MATERIAL FOR THIS TASK START

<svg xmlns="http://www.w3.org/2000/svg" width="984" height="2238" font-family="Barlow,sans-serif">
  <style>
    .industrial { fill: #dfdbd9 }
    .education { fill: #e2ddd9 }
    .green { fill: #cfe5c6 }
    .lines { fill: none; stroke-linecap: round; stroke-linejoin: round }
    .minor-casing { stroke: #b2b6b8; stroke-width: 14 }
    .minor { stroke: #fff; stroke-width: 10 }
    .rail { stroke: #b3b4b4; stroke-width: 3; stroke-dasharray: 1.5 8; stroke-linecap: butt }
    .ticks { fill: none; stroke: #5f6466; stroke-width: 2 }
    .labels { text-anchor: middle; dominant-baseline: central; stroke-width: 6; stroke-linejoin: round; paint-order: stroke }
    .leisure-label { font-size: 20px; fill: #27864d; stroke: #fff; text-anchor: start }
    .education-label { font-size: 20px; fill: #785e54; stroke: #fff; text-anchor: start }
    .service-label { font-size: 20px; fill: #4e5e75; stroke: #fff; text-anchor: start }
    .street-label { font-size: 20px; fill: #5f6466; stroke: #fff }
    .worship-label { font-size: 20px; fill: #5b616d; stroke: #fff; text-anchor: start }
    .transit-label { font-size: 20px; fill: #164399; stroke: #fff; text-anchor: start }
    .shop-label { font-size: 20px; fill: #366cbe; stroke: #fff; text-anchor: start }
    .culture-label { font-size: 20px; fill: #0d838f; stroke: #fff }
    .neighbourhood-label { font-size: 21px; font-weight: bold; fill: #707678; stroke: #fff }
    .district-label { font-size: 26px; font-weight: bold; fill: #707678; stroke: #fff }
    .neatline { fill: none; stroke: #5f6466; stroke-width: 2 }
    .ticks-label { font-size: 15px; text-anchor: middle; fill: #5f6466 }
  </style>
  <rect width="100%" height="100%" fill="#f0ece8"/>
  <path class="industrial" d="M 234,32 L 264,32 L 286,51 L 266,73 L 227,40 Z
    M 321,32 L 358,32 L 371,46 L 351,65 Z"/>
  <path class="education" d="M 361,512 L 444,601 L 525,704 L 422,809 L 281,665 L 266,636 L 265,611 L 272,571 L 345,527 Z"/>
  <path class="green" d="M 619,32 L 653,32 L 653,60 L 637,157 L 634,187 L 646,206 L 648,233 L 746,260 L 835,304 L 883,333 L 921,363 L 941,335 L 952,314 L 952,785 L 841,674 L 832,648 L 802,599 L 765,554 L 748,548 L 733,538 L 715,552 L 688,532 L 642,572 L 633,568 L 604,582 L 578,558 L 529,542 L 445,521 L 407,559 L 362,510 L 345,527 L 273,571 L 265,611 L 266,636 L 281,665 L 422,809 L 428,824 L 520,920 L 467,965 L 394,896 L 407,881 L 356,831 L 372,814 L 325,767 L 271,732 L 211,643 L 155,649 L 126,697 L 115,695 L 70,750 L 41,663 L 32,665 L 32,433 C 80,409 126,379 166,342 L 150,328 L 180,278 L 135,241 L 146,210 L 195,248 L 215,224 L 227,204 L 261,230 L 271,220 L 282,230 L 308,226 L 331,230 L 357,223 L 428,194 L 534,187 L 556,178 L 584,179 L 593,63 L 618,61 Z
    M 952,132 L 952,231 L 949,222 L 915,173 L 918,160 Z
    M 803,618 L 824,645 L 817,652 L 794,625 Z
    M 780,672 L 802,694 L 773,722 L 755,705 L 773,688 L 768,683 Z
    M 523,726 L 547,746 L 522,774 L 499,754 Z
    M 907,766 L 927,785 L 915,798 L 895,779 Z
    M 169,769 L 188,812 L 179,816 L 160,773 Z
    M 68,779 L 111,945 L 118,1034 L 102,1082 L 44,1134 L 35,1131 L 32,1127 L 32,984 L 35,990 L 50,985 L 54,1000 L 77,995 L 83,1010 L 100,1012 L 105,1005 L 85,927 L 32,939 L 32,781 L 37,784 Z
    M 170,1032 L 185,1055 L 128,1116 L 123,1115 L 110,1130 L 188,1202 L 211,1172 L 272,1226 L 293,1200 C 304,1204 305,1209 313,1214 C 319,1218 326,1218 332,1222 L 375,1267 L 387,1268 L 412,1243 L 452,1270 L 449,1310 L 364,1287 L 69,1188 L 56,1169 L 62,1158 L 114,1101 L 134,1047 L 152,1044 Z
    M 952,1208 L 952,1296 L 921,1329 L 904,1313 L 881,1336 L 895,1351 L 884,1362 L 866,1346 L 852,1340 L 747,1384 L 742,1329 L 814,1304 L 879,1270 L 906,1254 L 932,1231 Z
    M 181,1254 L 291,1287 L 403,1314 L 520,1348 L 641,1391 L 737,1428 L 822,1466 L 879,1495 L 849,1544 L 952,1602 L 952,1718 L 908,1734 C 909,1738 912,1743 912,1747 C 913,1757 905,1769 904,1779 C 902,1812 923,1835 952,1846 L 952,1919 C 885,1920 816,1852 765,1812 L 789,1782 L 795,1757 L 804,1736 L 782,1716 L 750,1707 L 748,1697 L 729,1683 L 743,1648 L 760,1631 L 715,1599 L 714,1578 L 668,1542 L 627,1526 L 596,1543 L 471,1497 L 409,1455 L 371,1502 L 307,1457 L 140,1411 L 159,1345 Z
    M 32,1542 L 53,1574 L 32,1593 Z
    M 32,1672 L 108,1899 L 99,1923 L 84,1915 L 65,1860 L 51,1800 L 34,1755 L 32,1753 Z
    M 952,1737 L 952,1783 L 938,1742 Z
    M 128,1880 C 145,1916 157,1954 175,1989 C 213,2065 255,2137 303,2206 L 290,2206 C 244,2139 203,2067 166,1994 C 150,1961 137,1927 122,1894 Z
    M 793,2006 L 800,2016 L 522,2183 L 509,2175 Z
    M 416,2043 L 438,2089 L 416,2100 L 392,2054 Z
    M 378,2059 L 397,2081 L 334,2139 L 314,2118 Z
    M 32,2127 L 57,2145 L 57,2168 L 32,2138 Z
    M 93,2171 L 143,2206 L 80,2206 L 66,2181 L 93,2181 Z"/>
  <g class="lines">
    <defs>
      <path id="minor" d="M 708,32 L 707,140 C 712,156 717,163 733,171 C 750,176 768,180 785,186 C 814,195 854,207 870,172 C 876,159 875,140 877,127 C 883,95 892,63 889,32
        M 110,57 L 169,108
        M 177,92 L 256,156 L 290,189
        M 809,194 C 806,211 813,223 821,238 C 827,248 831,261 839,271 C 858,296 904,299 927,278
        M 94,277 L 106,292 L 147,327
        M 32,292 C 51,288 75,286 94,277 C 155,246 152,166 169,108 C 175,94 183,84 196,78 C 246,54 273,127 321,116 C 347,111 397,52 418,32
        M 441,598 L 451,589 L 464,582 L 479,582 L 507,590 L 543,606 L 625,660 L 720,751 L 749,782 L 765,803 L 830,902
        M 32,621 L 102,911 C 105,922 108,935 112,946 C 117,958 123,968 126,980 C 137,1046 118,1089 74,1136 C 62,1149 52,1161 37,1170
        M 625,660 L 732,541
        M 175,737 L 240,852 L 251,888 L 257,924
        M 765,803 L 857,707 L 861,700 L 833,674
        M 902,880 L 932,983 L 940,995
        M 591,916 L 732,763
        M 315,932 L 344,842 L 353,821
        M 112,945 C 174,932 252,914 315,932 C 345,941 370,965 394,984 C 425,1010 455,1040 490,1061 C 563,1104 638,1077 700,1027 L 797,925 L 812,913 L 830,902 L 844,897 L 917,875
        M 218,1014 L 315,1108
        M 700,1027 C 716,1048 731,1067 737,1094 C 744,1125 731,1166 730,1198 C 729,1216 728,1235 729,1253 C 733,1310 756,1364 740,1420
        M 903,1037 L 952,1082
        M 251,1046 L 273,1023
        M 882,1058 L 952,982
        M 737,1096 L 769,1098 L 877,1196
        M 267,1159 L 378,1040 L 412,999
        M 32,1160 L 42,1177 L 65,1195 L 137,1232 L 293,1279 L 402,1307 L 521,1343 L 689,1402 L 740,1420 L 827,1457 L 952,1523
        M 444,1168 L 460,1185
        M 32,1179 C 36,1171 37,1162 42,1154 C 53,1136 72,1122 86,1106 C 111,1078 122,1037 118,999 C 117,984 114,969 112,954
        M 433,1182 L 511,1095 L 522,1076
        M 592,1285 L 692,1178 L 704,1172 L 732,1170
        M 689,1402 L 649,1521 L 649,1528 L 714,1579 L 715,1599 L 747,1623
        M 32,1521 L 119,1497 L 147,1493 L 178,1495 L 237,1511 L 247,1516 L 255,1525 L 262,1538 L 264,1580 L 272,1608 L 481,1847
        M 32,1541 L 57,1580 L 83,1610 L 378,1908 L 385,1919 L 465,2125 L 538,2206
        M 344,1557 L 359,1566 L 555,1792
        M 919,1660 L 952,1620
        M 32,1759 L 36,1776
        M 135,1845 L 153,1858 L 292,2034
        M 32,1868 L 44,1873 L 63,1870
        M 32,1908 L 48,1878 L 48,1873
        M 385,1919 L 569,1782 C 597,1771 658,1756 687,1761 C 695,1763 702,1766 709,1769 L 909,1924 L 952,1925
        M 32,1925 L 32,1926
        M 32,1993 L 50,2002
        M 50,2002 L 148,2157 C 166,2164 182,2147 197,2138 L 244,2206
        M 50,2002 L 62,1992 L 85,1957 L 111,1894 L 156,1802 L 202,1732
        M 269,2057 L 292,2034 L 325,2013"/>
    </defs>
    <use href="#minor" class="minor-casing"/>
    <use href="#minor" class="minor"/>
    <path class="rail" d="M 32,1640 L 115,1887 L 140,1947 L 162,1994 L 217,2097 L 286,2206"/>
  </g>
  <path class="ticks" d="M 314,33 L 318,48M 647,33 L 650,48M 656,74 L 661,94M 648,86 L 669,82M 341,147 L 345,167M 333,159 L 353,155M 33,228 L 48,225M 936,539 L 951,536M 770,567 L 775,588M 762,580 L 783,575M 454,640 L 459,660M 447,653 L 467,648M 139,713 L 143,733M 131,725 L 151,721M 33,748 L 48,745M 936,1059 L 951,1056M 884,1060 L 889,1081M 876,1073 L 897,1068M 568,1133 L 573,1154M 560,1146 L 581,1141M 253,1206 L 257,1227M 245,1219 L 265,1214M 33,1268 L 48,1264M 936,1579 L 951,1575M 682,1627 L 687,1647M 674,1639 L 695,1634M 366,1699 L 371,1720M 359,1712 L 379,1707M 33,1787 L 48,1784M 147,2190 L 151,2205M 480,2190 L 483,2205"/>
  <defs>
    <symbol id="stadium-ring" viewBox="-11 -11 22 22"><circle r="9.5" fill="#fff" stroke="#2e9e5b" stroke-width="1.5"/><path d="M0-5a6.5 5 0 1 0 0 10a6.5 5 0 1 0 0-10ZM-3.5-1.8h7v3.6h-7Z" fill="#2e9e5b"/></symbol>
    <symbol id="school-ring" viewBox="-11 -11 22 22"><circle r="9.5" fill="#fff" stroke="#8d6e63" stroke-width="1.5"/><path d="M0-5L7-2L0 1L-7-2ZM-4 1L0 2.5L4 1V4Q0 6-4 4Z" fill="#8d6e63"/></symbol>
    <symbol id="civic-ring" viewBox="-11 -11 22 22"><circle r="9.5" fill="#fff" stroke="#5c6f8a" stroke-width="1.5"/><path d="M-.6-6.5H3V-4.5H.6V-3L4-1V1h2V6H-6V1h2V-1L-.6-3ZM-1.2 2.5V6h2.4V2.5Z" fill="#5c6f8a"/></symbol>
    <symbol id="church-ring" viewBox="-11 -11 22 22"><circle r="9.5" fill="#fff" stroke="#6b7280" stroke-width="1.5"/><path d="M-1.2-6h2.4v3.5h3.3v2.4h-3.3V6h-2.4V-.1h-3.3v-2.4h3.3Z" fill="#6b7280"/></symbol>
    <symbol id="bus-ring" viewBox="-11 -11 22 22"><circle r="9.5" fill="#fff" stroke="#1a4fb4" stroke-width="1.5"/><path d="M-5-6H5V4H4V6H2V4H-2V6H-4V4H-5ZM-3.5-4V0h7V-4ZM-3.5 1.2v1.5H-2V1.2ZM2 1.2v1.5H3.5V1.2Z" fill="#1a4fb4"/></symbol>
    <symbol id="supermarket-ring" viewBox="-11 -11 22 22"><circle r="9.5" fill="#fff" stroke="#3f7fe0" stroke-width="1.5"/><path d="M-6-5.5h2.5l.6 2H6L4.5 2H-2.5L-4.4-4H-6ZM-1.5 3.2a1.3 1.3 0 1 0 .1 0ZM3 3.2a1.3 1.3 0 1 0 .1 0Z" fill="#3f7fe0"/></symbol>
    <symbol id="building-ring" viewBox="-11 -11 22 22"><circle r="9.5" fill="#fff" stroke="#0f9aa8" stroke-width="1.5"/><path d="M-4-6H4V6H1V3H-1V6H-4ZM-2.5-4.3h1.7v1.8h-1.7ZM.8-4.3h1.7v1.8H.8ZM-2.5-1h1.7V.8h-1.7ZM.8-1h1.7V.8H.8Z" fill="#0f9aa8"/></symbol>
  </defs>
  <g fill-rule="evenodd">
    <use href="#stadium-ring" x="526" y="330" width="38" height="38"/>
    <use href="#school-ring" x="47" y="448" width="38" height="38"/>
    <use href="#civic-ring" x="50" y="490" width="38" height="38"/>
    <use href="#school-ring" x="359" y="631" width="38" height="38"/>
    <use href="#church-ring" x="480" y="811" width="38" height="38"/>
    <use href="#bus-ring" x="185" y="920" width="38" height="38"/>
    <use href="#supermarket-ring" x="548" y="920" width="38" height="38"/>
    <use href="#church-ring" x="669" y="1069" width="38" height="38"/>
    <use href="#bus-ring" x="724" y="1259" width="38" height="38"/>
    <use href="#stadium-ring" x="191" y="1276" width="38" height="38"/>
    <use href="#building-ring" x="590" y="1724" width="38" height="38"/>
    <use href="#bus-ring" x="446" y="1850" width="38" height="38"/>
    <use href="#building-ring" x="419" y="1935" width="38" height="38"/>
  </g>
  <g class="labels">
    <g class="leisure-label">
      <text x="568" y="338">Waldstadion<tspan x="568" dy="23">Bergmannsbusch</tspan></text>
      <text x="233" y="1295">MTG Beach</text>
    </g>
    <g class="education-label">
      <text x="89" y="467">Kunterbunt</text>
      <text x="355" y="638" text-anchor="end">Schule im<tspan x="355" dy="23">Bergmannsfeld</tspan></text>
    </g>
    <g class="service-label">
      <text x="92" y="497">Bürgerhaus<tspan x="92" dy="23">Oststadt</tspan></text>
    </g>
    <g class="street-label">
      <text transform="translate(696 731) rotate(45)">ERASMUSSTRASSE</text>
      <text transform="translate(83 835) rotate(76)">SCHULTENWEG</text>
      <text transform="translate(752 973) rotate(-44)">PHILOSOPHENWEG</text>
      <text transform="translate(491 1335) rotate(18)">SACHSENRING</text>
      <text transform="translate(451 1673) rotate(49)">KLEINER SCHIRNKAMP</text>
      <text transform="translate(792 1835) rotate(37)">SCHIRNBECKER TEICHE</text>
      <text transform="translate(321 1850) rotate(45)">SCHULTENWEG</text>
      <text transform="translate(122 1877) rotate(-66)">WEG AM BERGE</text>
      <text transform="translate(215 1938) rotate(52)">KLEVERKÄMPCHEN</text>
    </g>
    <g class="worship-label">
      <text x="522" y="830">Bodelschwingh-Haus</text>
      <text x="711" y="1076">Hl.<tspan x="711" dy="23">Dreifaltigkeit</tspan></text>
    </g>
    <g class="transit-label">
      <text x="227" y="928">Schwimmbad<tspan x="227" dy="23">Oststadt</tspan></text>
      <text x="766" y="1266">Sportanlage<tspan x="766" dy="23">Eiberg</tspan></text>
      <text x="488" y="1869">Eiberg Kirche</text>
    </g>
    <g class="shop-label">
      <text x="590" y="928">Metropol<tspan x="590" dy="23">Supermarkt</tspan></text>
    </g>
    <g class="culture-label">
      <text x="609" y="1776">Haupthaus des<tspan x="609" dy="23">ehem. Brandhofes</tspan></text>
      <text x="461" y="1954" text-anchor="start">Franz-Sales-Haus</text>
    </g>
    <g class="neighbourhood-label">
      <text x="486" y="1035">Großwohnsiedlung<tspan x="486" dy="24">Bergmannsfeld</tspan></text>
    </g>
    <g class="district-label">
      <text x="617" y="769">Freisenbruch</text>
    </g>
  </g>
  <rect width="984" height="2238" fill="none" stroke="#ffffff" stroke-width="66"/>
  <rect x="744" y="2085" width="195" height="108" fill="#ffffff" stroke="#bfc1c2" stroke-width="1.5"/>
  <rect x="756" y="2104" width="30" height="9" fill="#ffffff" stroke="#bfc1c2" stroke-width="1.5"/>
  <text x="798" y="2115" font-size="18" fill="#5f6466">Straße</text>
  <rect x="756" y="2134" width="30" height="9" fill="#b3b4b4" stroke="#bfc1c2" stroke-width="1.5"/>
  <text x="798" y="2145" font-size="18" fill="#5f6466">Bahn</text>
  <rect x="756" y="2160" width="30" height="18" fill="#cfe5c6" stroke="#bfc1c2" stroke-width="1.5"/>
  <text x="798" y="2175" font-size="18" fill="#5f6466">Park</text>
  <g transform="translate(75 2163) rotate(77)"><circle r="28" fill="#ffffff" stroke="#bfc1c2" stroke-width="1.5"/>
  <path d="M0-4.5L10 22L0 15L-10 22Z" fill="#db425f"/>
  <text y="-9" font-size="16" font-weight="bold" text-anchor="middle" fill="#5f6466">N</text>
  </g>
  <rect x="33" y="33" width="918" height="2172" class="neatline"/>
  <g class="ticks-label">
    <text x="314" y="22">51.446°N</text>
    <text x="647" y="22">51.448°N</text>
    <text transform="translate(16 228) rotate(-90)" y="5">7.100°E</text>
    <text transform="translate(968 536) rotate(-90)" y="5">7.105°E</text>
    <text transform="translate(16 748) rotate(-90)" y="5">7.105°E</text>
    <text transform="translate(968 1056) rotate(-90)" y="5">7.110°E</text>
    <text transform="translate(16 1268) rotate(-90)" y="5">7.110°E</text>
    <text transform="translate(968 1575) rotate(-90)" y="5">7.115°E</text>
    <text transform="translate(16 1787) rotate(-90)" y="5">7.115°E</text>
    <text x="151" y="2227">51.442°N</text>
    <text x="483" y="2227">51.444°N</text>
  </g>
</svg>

MATERIAL FOR THIS TASK END

== TASK STATEMENT ==
Look through the material and copy each line that has "lines".

== ANSWER BOX ==
    .lines { fill: none; stroke-linecap: round; stroke-linejoin: round }
  <g class="lines">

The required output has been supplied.